Ama bu sorgu oraya kalmadan, sandıkta hesap elbette sorulacaktır. Türk milliyetçilerinin eşit, adil dürüst bir yarışla sizi devirecekleri gün yakındır. Bu ülke sevdalıları ile er geç Türk milleti mutlaka buluşacaktır. Sizin gibi siyasetten geçinen, koltuğa yapışan aktörleri sandığa gömecek, yiğit vatan evlatlarını analar doğurmuştur.

Ülkücülerin yaklaşan yerel ve genel seçimlerde seçim zaferinin ayak sesleri duyuluyor. Genel ve yerel seçimlerde yarış şartları adalet ve adabına uygun değildir. İktidardan şikayet ediyorsunuz, ama sizde ülkeye başbakan olsanız ancak ömrünüzün sonunda bırakmaz mısınız? Çünkü sizler seçimcilik oyunu ile genel ve yerel seçilmiş krallarsınız.

Rakiplerinizin elin kolunu imkânlarınızla, bağlıyor adeta zincirliyorsunuz. Kendinizi sınırsız kaynağı belirsiz, rantiye ile tanıtıyor ve seçim alıyorsunuz. Sizce bu insan onuruna siyasi ahlaka yakışıyor mu? Böyle bir yarışı teşbihte hata olmaz. Rakibiniz olan diğer yiğitler için empati yaptınız mı? Eli kolu bağlı rakipleriniz karşısında seçim almak nasıl bir duygudur?

Biz eskiden çobanlık yaparken dağlarda öküzleri ve horozları dövüştürürken, köpekleri dalaştırırken bile hile yaptırmazdık. Halı sahadaki bir futbol müsabakasında bile kural ve eşit yarış şartları aranmaz mı?
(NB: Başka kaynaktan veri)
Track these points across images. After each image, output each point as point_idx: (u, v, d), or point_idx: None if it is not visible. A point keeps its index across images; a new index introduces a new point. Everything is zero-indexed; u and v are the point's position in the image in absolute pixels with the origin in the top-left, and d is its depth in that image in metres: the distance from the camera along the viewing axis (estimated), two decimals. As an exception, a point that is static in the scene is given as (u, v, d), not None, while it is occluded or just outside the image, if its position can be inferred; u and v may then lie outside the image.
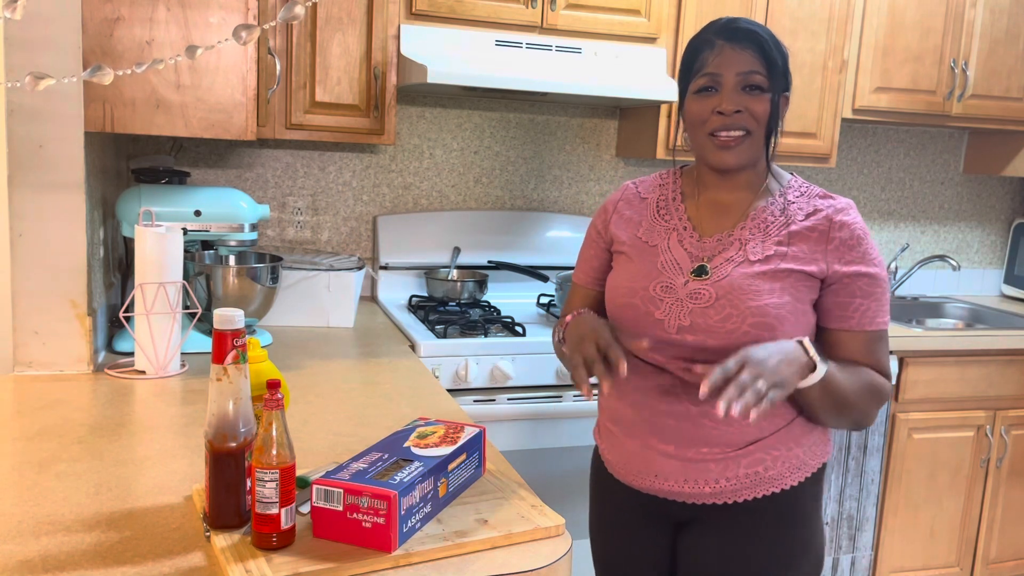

Siz ülkenin kaderini etkileyecek yerel ve genel seçimleri nalıncı keseri gibi kendinize yontarak kazanmıyor musunuz? Bunu genel seçimlerde AKP, Şişli ilçesi ölçeğinde siz yapmıyor musunuz? Bu şekilde seçim kazanarak daha ne kadar seçilmiş yerel kral olacaksınız?